Black Women are embracing their spiritual roots and finding power in the once gatekept world of all things magick.
Welcome to Buteaupia
Can I apply to be Michelle Buteaus’ nanny just so i can be around her for hours at a time?
I needed to watch something I knew was guaranteed to make me laugh, not trigger me and lasted just long enough between crying sessions and this was it.
I’d already watched this once but the second viewing was still as hilarious. I love when a comic stays in their lane and jokes about their own lives, she does just that, and it’s still fresh and funny. She is a complete and total charmer and if she didn’t return the outfit she was wearing yet I will attempt to steal it when I get hired.
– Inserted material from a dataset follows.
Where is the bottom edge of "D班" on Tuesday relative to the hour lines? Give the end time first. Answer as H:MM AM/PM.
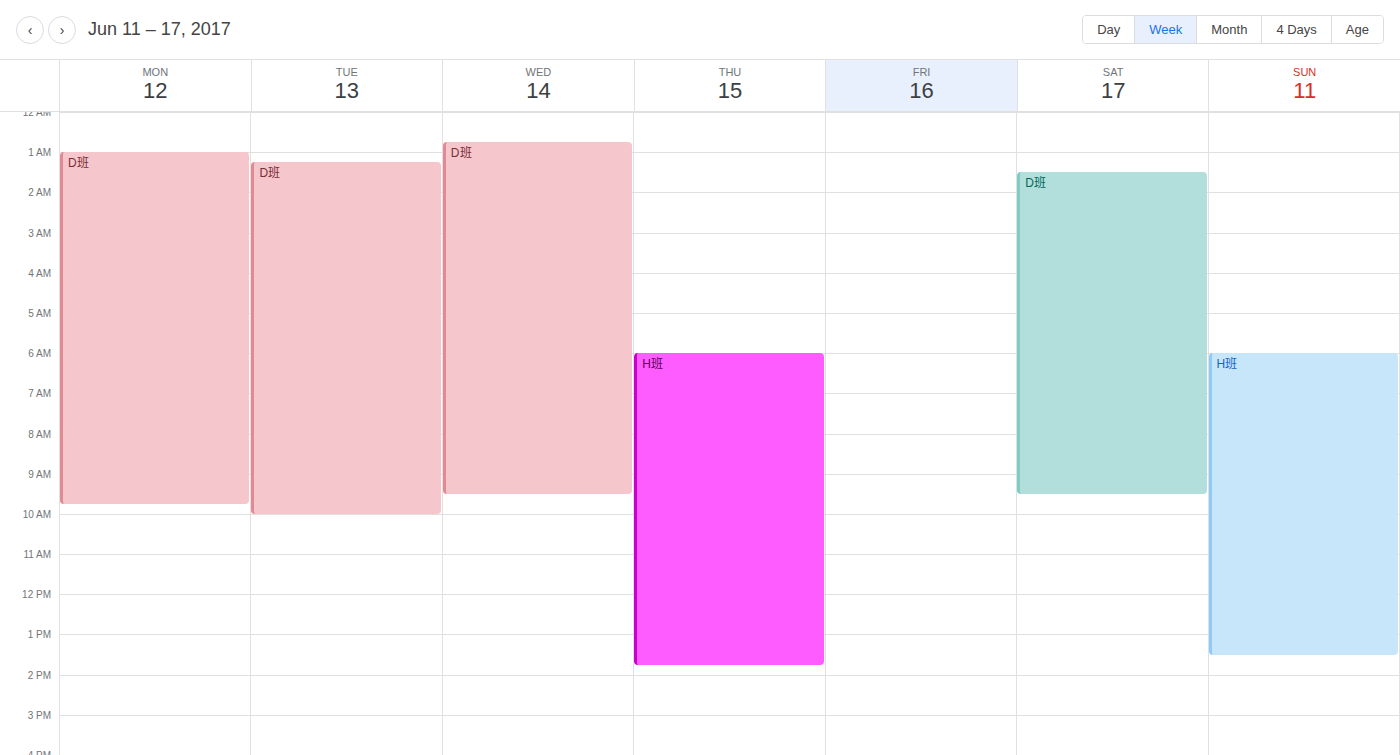
10:00 AM -- exactly on the 10 AM line.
This week on the bulletin board we have free self-defense kits for black and brown trans women in Chicago, A healing circle taking place in West Philadelphia lead by local healing and wellness practitioners, and a mentorship opportunity for U.S writers who are Black, Indigenous, and other people of color. A few other things are on this week’s bulletin board too so click through and share!
Click images to enlarge.
The word Sassy usually makes me roll my eyes, but that’s how I was feeling when I made this weeks playlist. It’s got the sweet selfish vibes that I needed to feel when remembering that messing up is apart of growth. When I was done reading myself for filth, these vibes felt like I was making a mixtape to give my subconscious and tell it to start acting right.